Na escola não me consigo concentrar, fico a pensar em coisas que provavelmente nunca pensaria se tivesse alguma coisa de interessante para fazer. A escola deixa-me nervosa, violenta, enervada. Infelizmente não consigo viver muito bem com os outros, por isso fico quieta no meu canto, a observar. Observo as atitudes das pessoas, atitudes que não tem nenhum cabimento, sem sentido nenhum, sem pés nem cabeça. Mas uma coisa que posso observar, é que existe mais pessoas como eu, quietas, com um olhar vazio, mas que diz tudo.

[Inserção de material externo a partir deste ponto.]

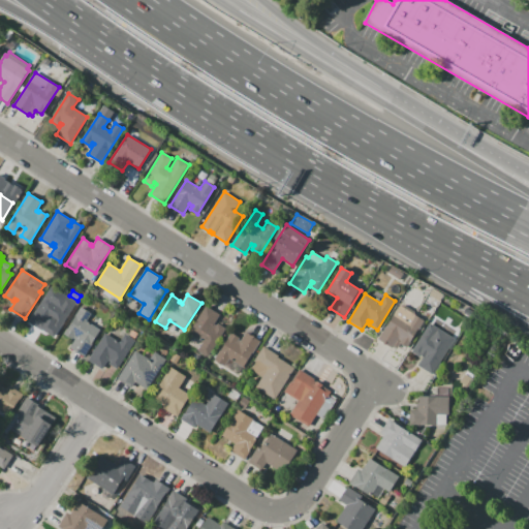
[(29,322),(45,296),(60,305),(66,297),(75,303),(58,331),(50,325),(52,322),(50,320),(42,331),(29,322)]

Olhares que mostram sofrimento, solidão e tristeza. A verdade é que todos temos uma história por detrás do nosso olhar, que ninguém sabe, uma história que define quem somos, uma história que nos assombra, que nos deixa aterrorizados só de pensar em contar a alguém. Todos temos uma, algumas mais curtas, outras mais longas, mas que nos assombram a cada dia que passa. Outra coisa que posso observar é que as pessoas (na maioria jovens, porque é onde passo mais tempo e onde observo mais o que me rodeia) não conseguem viver em sociedade, não conseguem ser civilizados, não sabem viver num mundo que nem nos pertence. Estamos a estragar uma coisa que nos foi atribuída, para cuidar e tratar. É isso que estamos a fazer? Não consigo perceber como é que certas almas que por aqui andam conseguem deitar um pacote de batatas fritas para o chão, sem pensar nas consequências dos seus actos. Talvez seja isso, as pessoas não pensam nas consequências, porque se pensassem, não faziam o que fazem. Depois queixam-se que querem ir para a praia no verão e estar a chover.
Se mais pessoas pensassem, o mundo não estava assim, e todos podia-mos ir para a praia no verão, como devia de ser. Agora aguentem, estragaram, tem aí as consequências (que nem são do pior, acho que conseguia-mos muito bem passar sem ir dois ou três meses para a praia).
Enfim, mais um desabafo da minha mente barulhenta que não sabe o que fazer.